*** Information supplied ***

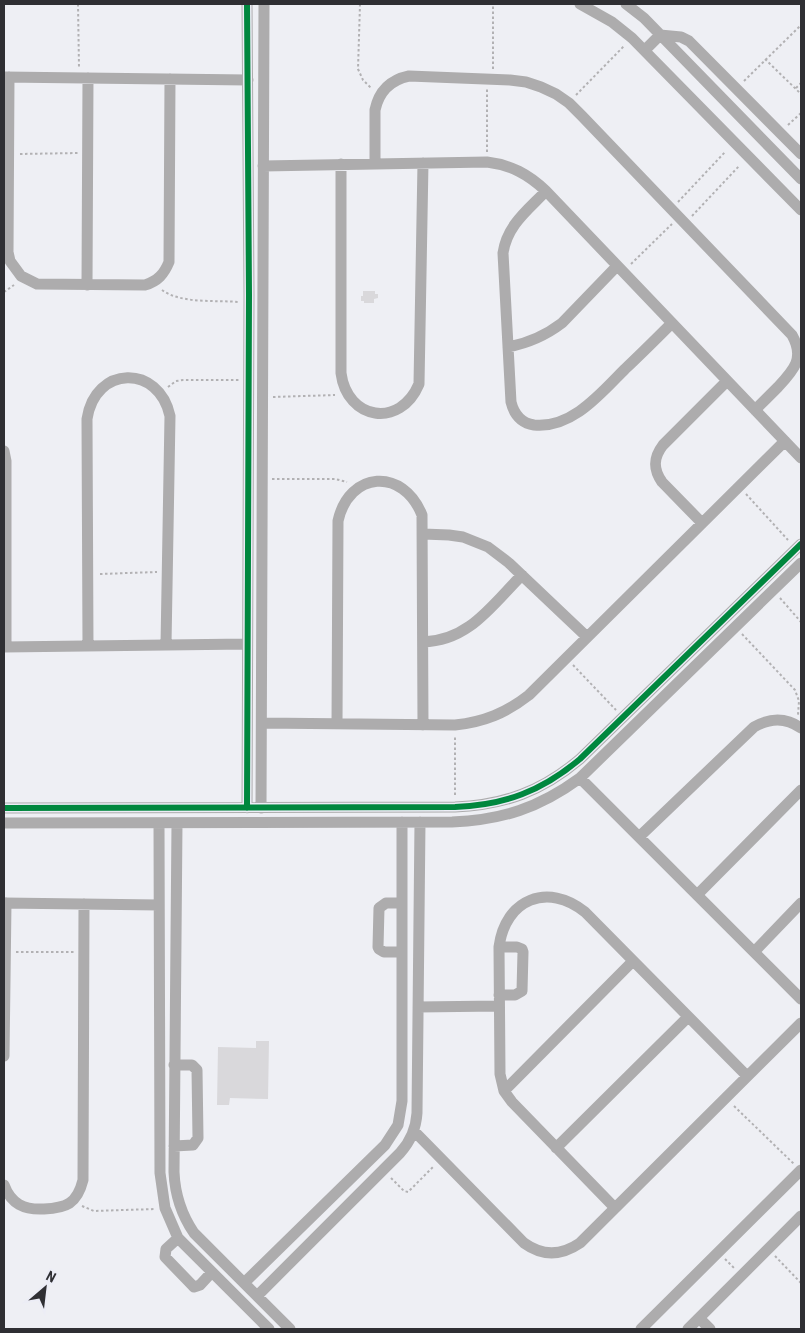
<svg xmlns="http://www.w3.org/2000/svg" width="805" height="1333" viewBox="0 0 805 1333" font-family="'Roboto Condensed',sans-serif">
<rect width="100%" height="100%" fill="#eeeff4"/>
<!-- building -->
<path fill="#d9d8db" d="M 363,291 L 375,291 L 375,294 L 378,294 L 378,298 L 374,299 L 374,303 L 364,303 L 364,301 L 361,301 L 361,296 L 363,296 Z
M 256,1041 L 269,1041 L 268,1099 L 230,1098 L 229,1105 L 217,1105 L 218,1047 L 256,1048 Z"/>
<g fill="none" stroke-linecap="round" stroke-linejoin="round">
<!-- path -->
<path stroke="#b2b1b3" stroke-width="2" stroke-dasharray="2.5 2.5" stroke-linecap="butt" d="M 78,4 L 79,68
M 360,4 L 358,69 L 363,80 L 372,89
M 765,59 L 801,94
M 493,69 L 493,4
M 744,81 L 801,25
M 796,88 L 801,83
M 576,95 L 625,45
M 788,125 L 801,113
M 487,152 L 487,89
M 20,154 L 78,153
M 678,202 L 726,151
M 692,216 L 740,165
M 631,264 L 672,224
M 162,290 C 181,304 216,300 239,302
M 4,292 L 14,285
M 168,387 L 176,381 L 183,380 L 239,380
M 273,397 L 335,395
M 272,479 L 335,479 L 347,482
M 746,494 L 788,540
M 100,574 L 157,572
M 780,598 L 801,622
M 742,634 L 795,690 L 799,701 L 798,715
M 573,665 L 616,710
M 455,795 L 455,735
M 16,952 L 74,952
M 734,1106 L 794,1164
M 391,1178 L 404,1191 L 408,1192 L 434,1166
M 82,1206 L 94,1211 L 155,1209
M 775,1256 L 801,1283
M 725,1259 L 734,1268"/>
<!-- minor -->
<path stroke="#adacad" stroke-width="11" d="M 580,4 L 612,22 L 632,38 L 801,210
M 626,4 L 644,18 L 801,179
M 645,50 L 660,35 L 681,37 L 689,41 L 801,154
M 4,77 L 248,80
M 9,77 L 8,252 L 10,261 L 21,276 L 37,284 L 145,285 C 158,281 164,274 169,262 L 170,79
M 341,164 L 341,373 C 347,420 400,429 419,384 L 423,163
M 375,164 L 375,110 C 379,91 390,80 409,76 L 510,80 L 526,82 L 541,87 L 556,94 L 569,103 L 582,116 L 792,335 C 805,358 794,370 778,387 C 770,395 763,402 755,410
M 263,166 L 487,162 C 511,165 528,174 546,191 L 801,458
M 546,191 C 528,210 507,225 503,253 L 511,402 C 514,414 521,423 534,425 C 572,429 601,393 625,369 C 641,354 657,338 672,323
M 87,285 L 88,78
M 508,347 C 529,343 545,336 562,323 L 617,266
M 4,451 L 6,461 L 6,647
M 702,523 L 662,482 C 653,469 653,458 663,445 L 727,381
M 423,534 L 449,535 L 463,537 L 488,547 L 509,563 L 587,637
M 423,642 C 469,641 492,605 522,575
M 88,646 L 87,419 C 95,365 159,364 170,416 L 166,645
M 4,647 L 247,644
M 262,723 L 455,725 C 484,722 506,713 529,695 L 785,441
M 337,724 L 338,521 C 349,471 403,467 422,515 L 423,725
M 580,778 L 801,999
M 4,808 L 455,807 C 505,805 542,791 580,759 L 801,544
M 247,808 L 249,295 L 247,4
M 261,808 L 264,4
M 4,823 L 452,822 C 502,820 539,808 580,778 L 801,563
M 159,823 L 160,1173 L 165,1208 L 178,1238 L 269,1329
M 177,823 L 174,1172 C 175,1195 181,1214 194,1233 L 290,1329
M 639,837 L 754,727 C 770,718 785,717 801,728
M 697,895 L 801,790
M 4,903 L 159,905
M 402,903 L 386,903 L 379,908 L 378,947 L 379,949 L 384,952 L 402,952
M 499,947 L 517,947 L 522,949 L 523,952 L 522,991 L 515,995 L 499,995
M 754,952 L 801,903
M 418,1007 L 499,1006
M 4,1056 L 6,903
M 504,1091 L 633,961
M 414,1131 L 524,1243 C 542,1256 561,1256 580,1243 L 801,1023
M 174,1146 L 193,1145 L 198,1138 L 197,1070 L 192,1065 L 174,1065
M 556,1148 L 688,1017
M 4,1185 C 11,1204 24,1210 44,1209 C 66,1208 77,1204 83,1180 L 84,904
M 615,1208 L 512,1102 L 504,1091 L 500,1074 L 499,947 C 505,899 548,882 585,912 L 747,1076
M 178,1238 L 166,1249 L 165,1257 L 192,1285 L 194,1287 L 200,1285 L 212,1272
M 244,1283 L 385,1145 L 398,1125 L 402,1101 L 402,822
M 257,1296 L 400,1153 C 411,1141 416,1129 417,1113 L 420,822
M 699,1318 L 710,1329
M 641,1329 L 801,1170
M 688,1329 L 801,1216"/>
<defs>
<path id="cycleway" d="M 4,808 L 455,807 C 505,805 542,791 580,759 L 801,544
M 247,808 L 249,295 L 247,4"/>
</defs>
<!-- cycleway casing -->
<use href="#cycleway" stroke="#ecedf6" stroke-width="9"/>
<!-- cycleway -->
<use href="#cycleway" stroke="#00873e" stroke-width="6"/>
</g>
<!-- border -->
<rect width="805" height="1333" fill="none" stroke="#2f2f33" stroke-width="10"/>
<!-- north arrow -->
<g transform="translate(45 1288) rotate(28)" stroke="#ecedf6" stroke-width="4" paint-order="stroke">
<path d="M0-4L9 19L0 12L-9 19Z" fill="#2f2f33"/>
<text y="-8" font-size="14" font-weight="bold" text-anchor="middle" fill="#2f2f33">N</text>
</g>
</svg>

*** End of Information supplied ***
*** Information supplied ***

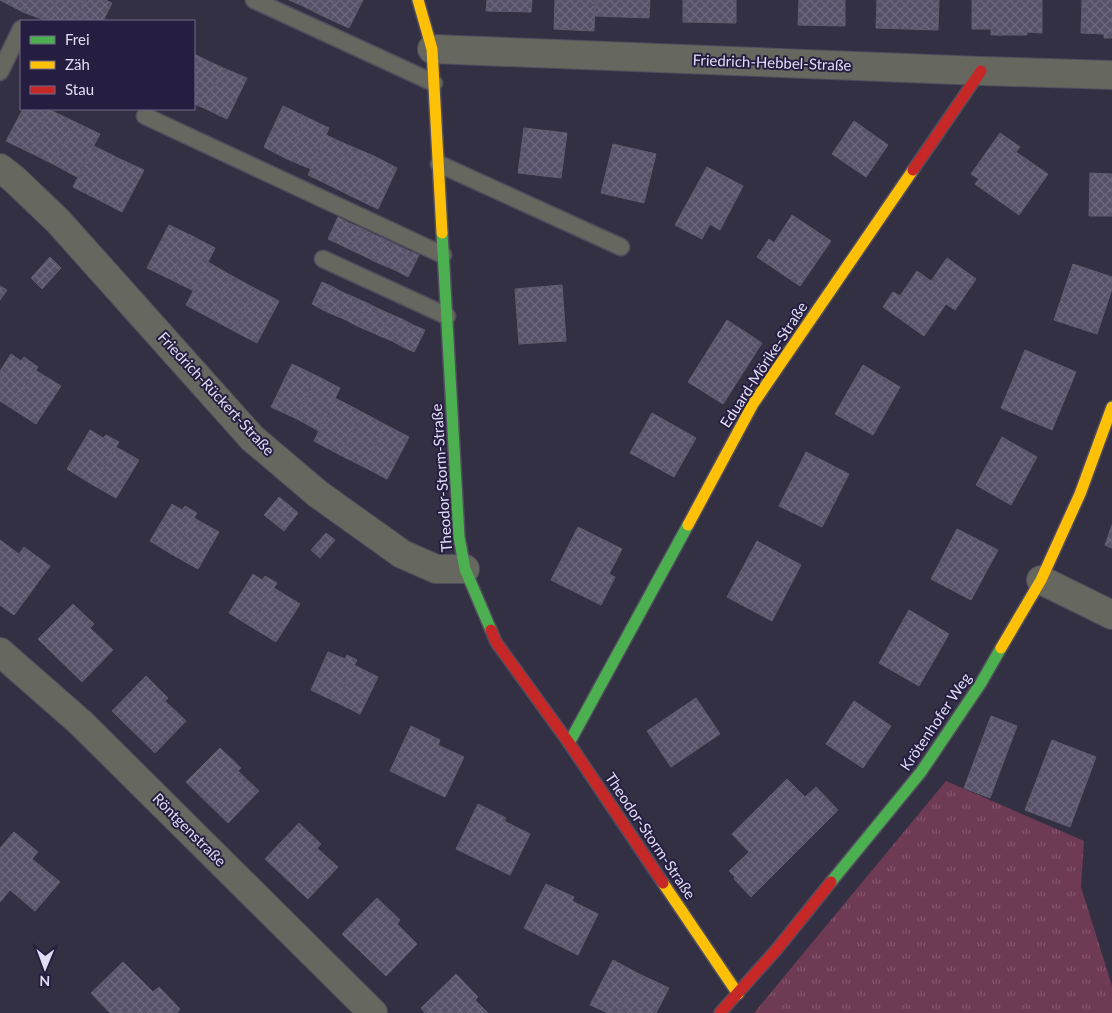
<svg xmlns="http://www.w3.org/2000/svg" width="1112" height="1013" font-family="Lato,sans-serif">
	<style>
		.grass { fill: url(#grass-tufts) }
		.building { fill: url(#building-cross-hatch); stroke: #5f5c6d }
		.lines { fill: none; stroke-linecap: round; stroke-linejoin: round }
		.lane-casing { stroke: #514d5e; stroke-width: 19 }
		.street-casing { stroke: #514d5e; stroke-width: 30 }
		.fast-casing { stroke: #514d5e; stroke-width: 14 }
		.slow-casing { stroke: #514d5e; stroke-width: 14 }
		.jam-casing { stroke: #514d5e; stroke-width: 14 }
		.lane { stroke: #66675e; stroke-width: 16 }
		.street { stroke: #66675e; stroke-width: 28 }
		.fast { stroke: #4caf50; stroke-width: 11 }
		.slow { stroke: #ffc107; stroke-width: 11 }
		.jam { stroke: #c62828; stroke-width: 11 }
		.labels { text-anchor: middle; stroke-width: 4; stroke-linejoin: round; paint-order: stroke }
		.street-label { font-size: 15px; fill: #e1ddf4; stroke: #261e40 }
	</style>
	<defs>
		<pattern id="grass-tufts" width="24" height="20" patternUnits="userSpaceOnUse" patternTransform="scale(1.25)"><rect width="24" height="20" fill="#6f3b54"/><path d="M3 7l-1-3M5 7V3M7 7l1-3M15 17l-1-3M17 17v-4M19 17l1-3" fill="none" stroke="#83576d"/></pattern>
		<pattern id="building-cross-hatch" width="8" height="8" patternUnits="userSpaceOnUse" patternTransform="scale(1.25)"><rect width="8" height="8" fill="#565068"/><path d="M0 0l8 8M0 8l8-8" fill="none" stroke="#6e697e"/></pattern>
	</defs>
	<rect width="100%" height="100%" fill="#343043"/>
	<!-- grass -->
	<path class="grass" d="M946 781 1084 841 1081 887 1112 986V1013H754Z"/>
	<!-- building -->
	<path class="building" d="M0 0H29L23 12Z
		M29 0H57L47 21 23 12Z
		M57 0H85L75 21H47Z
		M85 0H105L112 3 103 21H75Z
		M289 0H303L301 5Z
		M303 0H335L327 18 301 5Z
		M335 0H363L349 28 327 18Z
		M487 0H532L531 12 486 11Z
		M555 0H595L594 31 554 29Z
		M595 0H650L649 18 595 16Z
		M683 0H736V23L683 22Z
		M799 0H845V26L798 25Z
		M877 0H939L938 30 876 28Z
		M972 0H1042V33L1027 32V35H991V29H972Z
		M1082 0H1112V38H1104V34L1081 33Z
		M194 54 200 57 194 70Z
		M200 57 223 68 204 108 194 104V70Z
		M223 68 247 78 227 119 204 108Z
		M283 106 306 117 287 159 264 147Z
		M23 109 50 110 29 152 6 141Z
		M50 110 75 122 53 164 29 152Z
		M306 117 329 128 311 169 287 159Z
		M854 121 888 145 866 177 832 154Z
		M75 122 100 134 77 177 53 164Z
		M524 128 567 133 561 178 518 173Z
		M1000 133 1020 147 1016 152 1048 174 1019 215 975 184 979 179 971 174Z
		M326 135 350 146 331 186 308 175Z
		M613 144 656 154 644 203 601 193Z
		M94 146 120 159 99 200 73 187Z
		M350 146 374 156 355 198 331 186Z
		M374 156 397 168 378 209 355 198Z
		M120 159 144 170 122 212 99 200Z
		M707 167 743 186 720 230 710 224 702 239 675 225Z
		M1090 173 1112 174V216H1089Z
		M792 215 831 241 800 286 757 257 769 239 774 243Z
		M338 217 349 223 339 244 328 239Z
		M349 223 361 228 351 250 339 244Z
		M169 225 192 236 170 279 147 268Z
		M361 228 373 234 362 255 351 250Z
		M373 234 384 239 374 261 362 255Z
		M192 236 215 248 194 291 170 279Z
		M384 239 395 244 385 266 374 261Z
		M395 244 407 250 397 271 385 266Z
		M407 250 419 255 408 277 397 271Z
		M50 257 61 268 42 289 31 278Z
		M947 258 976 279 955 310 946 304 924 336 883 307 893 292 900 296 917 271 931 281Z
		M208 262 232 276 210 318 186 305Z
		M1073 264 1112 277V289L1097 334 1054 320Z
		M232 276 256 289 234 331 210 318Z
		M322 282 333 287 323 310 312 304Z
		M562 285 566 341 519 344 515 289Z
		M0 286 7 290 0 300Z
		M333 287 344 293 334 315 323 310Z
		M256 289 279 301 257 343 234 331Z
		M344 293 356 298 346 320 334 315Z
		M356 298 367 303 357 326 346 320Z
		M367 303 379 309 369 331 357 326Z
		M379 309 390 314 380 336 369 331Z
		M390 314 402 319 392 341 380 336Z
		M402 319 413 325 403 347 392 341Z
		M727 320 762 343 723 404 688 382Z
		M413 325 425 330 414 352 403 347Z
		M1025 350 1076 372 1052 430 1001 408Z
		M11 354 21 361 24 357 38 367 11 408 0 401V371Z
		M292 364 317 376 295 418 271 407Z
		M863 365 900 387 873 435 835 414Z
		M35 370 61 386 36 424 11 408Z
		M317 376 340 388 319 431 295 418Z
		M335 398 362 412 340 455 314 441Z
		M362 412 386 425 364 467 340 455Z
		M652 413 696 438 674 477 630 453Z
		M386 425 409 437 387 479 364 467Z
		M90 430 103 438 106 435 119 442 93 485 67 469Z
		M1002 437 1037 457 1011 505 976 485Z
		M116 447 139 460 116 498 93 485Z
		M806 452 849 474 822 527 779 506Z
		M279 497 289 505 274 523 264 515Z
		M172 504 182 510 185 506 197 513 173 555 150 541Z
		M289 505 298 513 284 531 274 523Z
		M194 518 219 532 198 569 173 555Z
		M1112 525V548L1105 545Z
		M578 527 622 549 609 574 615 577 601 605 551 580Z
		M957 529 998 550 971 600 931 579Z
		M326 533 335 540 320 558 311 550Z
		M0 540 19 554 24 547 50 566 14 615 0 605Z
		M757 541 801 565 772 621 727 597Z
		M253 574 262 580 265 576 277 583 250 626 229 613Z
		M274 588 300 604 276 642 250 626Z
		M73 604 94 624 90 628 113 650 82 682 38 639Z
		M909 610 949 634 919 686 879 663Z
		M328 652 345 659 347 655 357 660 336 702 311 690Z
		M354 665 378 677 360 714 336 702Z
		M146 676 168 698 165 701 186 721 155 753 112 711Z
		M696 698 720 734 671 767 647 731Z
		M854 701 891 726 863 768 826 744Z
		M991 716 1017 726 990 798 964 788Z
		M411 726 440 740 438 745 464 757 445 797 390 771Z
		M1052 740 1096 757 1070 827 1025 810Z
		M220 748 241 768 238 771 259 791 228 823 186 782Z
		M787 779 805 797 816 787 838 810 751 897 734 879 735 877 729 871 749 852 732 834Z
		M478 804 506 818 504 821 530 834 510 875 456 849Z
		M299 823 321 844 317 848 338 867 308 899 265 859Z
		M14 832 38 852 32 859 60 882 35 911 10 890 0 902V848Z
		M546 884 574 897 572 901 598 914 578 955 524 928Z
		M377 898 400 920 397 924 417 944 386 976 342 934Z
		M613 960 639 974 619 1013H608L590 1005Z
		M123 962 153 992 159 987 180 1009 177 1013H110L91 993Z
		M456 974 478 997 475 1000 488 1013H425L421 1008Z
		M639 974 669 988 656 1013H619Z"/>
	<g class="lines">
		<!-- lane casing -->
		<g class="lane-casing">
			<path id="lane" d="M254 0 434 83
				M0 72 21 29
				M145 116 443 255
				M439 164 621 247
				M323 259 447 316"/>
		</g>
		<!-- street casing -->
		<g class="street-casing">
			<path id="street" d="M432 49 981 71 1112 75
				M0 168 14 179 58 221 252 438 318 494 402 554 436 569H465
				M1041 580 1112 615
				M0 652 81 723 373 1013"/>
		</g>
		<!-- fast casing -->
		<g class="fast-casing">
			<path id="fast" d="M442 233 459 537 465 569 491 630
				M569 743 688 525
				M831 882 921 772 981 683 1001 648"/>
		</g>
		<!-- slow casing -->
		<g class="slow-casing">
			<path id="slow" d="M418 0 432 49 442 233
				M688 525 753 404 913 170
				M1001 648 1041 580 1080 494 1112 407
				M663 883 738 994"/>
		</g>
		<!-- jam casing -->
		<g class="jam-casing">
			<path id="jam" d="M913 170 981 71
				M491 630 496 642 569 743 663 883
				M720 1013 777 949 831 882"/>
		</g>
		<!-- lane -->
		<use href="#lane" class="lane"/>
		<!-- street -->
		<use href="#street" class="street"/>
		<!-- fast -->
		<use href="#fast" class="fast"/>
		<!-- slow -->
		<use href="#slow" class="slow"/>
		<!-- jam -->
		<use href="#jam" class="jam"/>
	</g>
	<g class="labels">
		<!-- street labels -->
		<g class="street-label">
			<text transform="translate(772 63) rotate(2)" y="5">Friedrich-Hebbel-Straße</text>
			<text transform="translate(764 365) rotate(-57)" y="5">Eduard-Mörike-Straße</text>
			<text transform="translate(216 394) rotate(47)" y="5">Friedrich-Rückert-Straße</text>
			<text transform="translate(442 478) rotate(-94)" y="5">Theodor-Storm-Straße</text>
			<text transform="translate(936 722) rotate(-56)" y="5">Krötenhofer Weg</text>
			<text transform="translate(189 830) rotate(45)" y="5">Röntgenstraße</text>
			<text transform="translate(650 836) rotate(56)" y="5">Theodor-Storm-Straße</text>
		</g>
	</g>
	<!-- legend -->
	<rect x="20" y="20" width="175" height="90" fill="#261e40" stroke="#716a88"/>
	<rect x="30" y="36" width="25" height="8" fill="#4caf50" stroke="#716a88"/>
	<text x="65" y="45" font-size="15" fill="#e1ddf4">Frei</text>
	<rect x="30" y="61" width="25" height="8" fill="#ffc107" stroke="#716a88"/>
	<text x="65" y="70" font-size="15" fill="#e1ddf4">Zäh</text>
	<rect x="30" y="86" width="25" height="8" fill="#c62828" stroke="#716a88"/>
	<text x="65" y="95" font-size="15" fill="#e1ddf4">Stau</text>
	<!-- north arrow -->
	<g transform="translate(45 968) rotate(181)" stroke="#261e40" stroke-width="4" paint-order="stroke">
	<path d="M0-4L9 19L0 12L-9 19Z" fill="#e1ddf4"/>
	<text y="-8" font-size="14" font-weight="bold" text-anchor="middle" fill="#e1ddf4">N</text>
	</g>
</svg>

*** End of Information supplied ***

### Work item
Extract from the data every line where "weight" shows up.

### Output for this exercise
<text y="-8" font-size="14" font-weight="bold" text-anchor="middle" fill="#2f2f33">N</text>
	<text y="-8" font-size="14" font-weight="bold" text-anchor="middle" fill="#e1ddf4">N</text>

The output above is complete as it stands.